A double-blind, randomised, crossover study of two doses of a single-tablet combination of ibuprofen/paracetamol and placebo for primary dysmenorrhoea

Abstract

Objectives: Efficacy of pain relief may potentially be enhanced by combining two or more analgesics with different mechanisms of action. The objective of this study was to assess the efficacy and tolerability of a novel single-tablet combination of ibuprofen and paracetamol compared with placebo in females experiencing moderate-to-severe pain due to primary dysmenorrhoea, a prevalent, recurrent condition characterised by pain at the time of menses.

Methods: This was a phase II/III, double-blind, randomised, cross-over, single-dose study in 94 women with moderate-to-severe dysmenorrhoea, examining the efficacy and tolerability of one or two tablets of a single-tablet combination of ibuprofen 200 mg/paracetamol 500 mg compared with placebo.

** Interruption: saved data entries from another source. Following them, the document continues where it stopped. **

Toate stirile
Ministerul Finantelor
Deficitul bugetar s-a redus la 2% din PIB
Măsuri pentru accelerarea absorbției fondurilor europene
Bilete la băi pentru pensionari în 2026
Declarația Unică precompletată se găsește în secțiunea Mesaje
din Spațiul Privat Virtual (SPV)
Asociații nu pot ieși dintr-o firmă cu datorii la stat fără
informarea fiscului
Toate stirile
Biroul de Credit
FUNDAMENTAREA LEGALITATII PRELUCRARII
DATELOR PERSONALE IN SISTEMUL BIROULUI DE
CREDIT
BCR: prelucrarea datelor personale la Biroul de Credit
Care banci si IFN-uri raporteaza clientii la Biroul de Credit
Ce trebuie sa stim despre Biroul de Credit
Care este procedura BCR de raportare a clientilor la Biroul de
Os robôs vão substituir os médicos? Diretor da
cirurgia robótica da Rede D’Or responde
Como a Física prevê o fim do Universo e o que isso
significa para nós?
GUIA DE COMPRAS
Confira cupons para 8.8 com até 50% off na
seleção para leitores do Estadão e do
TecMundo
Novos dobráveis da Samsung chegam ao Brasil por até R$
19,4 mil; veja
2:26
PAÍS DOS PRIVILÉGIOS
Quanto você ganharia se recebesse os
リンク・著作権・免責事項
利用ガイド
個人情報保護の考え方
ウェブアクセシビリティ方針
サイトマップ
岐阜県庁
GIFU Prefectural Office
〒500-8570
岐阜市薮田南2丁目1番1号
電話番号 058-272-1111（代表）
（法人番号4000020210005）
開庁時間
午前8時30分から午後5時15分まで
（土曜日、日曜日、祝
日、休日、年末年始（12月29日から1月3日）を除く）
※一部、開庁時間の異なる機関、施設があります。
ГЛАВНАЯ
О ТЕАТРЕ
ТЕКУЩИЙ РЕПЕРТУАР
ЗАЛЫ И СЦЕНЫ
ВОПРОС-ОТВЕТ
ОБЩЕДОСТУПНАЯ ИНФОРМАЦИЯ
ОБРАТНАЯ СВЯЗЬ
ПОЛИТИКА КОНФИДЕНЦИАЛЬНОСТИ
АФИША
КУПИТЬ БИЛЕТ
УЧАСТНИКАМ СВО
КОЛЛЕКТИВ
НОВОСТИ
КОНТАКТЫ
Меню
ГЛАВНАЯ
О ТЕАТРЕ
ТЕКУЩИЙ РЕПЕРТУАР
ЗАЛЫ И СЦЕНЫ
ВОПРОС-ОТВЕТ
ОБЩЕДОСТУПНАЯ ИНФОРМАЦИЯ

Clinical trial registration: ISRCTN42521357

Results: Total pain relief over 6 hours post-dose (TOTPAR(0-6h)) was significantly greater following administration of two tablets of the single-tablet combination of ibuprofen 200 mg/paracetamol 500 mg compared with placebo (LS means: 2.35, 1.85, respectively; p = 0.0001) and approached significance for one tablet (LS mean: 2.10; p = 0.054). Statistically superior pain relief and reductions in pain intensity were achieved from 2 hours and 90 minutes post-dose, respectively, with the higher dose combination, and from 4 hours with the lower dose combination compared with placebo. Overall effectiveness (sum of pain intensity difference and pain relief score [SPRID] over 6 hours) were statistically superior to placebo for both one and two tablets of the ibuprofen/paracetamol combination (p = 0.0011 and p = 0.03, respectively). Both dose combinations were well-tolerated. Adverse events were minor and their frequency and nature did not differ with either treatment compared with placebo.

Conclusions: One or two tablets of a single-tablet combination of ibuprofen 200 mg/paracetamol 500 mg is well-tolerated and provides superior analgesic efficacy to placebo in patients with primary dysmenorrhoea.